The sukkah is so temporary a dwelling place that even though we transform it into dining, living, and sleeping spaces, we don’t affix a mezuzah to its doorpost. That wasn’t a given, initially, in rabbinic literature, and there’s a healthy discourse in the Babylonian Talmud, on Yoma 10b, as to why we might or might not be required to hang a mezuzah on the entrance to our sukkah.

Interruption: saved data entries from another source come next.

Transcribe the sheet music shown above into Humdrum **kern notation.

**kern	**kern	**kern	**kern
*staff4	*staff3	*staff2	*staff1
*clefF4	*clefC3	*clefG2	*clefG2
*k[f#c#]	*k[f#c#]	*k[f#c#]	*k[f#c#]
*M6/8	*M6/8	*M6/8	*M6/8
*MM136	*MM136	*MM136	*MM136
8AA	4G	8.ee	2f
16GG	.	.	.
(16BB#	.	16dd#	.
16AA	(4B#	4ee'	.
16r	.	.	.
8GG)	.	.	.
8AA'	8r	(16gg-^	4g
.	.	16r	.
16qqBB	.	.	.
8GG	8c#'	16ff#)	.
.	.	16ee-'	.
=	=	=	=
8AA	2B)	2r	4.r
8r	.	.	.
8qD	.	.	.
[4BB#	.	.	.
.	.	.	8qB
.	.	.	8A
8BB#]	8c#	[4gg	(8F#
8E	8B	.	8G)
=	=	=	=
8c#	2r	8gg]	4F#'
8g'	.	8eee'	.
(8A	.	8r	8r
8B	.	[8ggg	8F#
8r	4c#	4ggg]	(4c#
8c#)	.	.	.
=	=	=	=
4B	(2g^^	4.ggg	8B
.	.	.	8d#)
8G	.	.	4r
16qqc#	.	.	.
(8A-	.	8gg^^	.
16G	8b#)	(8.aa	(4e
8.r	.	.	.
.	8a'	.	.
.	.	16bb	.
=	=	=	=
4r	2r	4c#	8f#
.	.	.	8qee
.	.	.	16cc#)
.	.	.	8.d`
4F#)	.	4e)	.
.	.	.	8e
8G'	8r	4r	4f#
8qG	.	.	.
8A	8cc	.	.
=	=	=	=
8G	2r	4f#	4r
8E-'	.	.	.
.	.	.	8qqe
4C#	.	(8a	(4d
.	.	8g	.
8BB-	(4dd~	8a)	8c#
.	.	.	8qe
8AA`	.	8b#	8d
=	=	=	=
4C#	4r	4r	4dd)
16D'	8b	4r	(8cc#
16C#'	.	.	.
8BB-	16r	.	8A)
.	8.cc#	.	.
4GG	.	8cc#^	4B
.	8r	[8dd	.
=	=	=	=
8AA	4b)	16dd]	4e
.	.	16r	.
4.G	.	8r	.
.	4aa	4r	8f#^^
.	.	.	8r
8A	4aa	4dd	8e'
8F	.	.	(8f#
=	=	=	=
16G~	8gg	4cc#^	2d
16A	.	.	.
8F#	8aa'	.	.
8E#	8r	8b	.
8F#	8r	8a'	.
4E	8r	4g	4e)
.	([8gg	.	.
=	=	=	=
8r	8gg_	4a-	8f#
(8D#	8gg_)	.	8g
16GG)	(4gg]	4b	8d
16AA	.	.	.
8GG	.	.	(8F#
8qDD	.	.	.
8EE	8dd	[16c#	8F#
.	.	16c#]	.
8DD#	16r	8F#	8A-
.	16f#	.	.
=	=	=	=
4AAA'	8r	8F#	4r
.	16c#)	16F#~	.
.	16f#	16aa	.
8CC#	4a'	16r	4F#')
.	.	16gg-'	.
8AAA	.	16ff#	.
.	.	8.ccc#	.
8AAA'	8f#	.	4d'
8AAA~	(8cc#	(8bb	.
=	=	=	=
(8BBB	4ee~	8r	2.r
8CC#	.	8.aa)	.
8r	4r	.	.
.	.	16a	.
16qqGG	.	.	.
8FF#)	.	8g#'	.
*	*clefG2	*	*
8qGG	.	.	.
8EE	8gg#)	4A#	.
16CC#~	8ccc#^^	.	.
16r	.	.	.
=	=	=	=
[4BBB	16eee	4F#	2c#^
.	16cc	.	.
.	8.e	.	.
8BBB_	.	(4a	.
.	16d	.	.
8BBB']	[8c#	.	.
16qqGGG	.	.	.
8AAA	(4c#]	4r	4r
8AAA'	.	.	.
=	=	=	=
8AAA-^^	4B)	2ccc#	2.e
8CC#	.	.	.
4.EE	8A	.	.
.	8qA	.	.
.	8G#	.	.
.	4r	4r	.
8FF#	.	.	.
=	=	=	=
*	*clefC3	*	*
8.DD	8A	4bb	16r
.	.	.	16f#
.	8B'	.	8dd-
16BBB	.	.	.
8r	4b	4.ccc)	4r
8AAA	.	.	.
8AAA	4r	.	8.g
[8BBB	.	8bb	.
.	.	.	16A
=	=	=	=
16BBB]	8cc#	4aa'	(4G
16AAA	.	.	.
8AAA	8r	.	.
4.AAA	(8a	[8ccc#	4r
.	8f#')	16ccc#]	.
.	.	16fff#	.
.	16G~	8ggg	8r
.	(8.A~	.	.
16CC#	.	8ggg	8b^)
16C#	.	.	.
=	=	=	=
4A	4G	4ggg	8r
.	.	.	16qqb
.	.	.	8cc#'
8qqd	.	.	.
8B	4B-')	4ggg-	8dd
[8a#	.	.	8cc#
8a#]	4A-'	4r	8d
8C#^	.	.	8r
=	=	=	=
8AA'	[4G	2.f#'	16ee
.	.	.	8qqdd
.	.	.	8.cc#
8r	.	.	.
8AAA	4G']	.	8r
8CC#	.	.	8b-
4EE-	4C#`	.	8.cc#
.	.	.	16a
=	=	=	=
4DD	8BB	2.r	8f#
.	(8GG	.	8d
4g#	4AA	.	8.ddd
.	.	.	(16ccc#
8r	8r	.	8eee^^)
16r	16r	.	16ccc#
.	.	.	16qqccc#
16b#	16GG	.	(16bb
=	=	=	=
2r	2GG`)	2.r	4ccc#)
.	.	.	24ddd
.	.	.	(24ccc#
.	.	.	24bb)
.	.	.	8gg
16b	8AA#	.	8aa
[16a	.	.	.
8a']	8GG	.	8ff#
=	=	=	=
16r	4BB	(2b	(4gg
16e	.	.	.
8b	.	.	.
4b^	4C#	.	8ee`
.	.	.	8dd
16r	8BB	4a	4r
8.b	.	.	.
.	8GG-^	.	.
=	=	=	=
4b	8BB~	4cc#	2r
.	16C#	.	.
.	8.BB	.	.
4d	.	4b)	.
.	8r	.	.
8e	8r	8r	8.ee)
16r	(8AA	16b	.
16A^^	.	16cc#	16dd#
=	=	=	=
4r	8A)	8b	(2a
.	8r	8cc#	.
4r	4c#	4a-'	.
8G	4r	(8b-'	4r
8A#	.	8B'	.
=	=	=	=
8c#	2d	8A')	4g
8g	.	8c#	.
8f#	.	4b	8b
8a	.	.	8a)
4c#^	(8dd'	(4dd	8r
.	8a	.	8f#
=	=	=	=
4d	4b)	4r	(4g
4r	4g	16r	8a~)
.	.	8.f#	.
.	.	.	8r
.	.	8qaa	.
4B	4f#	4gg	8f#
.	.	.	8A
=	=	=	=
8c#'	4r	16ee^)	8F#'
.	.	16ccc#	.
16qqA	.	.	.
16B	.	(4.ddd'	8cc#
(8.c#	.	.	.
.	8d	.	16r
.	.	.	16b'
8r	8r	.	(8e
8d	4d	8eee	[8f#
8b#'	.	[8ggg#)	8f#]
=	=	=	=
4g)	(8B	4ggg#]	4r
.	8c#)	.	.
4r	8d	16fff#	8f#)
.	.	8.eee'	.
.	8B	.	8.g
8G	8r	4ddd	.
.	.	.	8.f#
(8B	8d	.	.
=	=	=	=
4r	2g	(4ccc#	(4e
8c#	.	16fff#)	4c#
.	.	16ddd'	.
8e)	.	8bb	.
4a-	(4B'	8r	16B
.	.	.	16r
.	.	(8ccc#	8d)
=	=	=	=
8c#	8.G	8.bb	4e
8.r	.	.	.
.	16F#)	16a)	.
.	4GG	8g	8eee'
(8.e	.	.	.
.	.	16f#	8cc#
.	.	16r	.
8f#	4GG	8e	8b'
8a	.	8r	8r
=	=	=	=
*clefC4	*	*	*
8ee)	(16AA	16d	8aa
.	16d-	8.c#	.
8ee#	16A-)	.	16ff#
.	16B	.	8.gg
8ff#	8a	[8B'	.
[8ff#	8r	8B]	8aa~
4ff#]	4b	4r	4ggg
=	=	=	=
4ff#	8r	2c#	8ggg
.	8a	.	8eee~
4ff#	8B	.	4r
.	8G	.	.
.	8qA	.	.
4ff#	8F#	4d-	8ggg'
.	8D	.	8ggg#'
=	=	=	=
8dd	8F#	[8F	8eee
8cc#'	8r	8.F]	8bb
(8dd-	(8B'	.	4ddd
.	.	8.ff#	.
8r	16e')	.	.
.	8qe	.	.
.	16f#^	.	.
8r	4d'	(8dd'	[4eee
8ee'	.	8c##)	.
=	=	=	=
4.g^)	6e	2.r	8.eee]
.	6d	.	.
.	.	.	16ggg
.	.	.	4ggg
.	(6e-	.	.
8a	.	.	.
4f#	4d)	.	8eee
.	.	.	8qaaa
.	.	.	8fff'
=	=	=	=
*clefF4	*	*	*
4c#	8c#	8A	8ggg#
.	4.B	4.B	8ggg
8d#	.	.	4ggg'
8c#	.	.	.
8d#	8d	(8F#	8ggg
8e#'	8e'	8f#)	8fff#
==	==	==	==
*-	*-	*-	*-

But the thing about mezuzot is that the mezuzah itself is an embodiment of the Jewish affection for the transient nature of existence. The sixth chapter in Devarim that we recite twice daily in our liturgy instructs us, uchtavtam al mezuzot beitecha uvish’arekha, and you should inscribe them on the doorposts, the mezuzot, of your homes and on your gates. If we translated this to action literally we would have inherited the law or custom of carving the words of the Shema into the stone or wood or metal of our doorposts. But dating back to Qumran and the oldest remnants of Israelite dwellings with known access, Jews have been scribing the words of the Shema on parchment and placing them into a crevice in the door, presumably so it could be removed and taken with them when they inevitably moved. It’s that inevitability of disequilibrium, the permanence of fluidity, the ever-wandering nature of our people that helps us to have confidence in the finitude of negative experiences and to find comfort even when a good thing comes to an end.
So cheers and l’chaim to time-bound experiences, to the end of the festivals and another season and whatever comes next. May this z’man simchateinu grant each of us a renewed appreciation of our linear experience of time. I wish you a chag sameach, a festival of joyful experiences destined to be joyful memories. Shabbat Shalom.